There is lots of extra DNA in the human genome that does not code for proteins. Scientists used to believe noncoding DNA served no real purpose. However, they have recently discovered that at least some of it is integral to the function of cells, such as determining when and where some genes are turned on or off or assisting in protein assembly. These aren't necessarily benign duties. For example, a small change in noncoding DNA that alters the pattern of a critical protein can disrupt normal development and lead to health problems.

The Human Genome Project (HGP) was initiated in the 1990s with the goal of determining the sequence of the entire human genome and to answer some basic questions: What genes were present? Where were they located? What were the sequences of the genes and the intervening DNA (noncoding DNA)? The HGP was an overwhelming success, delivering the first rough draft human genome sequence in 2000 and the final high-quality version in 2003. In the years since, it has paved the way for medical advances in everything from identifying more targeted cancer treatments to diagnosing rare genetic disease.

This task was monumental, along the order of the Apollo space program to put the first man on the moon. The HGP scientists and contractors developed new technologies to sequence DNA that were automated and less expensive.

Basically, to sequence DNA, you place all the enzymes and nucleotides (A, G, C and T) necessary to copy DNA into a test tube. A small percentage of the nucleotides have a fluorescent dye attached to them (a different color for each type). You then place the DNA that you want to sequence into the test tube and let it incubate.

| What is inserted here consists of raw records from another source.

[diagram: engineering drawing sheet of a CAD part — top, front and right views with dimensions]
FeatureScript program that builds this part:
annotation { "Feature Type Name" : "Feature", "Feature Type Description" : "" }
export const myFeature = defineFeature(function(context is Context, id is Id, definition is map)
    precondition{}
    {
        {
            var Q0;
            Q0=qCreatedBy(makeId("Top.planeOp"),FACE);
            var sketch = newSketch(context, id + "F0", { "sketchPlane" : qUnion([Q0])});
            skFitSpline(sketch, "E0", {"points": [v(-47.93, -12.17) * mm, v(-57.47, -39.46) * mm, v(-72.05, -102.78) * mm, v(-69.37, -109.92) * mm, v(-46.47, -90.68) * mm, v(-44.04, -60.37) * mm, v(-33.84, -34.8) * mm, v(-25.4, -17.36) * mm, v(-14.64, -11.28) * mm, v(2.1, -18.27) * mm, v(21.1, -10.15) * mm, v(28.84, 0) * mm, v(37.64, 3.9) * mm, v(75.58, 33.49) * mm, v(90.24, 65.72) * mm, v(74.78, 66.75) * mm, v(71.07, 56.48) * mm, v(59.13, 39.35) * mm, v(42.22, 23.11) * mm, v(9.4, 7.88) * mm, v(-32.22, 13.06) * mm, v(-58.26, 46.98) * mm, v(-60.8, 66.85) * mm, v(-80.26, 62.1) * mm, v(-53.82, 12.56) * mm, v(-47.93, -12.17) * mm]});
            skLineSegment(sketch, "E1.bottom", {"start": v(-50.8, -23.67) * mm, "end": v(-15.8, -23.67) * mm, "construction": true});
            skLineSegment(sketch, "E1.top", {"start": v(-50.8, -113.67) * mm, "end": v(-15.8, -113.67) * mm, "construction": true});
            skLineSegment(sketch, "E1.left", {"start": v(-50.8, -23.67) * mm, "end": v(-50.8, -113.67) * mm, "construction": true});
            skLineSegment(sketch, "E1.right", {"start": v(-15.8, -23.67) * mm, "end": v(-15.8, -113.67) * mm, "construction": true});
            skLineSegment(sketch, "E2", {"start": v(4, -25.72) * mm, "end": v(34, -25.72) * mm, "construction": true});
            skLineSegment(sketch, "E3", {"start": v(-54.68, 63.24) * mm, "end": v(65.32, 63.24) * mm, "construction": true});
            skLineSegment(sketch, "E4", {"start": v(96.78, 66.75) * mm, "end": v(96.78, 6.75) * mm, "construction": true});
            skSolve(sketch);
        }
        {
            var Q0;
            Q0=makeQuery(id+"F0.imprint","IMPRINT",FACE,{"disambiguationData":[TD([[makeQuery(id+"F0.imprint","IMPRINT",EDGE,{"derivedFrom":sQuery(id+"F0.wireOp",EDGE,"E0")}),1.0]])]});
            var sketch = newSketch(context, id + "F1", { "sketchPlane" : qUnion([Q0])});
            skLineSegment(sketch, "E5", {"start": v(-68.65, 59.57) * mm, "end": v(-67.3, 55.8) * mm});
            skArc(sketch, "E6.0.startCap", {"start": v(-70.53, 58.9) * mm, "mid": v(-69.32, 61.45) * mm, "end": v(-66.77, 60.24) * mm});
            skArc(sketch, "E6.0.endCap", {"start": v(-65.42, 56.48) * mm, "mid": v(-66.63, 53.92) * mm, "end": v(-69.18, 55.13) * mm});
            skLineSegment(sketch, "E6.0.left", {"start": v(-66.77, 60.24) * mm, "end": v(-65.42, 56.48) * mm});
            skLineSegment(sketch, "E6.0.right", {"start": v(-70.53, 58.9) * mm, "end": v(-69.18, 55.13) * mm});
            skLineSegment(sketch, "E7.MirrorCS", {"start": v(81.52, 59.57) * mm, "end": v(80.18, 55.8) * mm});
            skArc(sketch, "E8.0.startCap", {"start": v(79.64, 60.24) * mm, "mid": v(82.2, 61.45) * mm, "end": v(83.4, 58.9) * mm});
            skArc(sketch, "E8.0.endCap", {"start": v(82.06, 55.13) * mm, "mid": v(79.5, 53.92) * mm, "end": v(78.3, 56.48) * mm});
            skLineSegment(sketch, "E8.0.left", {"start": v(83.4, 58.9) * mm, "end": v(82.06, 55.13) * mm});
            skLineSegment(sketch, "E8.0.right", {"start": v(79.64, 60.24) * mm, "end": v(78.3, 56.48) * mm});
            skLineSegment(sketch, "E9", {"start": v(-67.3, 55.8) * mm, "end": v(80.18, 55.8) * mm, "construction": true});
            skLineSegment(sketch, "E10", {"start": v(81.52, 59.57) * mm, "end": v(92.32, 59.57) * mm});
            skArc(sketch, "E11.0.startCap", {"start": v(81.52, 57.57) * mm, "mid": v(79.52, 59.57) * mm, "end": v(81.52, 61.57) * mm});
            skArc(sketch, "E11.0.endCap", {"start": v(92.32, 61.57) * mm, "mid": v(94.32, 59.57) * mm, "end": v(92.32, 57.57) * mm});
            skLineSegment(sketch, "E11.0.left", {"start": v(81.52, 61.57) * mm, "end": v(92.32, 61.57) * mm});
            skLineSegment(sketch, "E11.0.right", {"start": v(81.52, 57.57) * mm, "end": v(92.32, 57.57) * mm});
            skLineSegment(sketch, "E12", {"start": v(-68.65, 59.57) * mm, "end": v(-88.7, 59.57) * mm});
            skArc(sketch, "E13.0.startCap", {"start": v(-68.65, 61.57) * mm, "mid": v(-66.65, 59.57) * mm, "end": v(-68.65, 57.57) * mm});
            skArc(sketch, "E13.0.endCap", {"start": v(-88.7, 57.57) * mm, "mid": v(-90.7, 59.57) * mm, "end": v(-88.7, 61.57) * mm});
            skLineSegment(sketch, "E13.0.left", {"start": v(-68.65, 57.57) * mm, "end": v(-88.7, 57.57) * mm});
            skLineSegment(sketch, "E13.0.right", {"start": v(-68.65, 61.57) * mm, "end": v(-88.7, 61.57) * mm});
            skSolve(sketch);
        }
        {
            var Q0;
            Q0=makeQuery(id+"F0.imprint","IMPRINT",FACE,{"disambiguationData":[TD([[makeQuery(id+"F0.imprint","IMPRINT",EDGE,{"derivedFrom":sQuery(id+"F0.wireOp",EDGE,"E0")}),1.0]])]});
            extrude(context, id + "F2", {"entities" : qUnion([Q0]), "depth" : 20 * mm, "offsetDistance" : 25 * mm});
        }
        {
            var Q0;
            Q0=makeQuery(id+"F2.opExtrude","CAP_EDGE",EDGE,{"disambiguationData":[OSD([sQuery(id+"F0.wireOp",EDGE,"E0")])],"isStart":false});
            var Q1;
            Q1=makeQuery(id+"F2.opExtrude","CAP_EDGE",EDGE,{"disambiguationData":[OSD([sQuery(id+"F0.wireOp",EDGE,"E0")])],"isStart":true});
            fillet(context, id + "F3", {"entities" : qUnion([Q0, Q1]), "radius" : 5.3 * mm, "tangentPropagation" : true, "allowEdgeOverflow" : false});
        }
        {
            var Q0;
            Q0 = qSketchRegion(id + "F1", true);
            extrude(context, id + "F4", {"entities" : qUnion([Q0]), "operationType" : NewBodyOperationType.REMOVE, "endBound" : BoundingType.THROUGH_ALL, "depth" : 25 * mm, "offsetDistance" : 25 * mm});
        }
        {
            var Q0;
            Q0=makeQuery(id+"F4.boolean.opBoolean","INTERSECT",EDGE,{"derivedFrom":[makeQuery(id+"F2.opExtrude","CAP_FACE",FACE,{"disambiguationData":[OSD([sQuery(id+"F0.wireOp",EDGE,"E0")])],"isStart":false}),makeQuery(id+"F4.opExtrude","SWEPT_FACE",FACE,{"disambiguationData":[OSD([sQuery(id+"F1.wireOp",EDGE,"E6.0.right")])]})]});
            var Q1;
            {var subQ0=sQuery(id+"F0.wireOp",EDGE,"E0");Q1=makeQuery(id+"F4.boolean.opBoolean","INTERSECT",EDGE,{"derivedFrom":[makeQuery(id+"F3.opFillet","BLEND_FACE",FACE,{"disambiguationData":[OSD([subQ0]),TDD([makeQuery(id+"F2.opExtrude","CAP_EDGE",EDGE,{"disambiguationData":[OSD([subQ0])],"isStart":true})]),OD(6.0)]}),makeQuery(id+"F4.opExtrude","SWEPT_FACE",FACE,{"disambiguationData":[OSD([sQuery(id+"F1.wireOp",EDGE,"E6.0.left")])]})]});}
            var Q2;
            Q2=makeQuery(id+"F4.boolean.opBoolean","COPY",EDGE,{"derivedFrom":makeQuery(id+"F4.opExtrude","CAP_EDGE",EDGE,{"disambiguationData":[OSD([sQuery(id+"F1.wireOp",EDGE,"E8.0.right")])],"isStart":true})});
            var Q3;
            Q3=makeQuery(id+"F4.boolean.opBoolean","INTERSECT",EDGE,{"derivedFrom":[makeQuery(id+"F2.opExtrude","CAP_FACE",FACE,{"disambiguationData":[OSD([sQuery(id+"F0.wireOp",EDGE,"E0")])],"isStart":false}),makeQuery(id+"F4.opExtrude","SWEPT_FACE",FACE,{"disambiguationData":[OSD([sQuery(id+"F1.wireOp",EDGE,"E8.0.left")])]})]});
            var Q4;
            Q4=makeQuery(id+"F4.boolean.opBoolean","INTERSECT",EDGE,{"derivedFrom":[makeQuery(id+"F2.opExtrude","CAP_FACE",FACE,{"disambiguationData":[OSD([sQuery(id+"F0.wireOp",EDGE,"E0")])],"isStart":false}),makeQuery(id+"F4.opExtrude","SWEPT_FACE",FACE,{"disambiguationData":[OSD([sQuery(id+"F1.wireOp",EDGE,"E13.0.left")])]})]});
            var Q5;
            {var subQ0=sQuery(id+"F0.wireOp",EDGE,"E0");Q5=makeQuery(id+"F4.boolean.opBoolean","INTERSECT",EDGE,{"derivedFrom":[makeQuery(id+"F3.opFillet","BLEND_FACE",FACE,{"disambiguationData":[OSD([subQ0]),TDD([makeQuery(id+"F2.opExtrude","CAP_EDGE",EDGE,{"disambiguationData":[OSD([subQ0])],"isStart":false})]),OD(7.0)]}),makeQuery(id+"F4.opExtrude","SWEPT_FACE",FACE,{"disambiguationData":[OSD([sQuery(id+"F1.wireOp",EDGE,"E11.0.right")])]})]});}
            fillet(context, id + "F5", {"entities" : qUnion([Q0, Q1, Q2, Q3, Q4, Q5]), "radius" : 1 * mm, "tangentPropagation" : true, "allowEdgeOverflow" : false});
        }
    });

During the incubation process, the sample DNA gets copied over and over again. For any given copy, the copying process stops when a fluorescent nucleotide gets placed into it. So, at the end of the incubation process, you have many fragments of the original DNA of varying sizes and ending in one of the fluorescent nucleotides.

DNA technology will continue to develop as we try to understand how the elements of the human genome work and interact with the environment.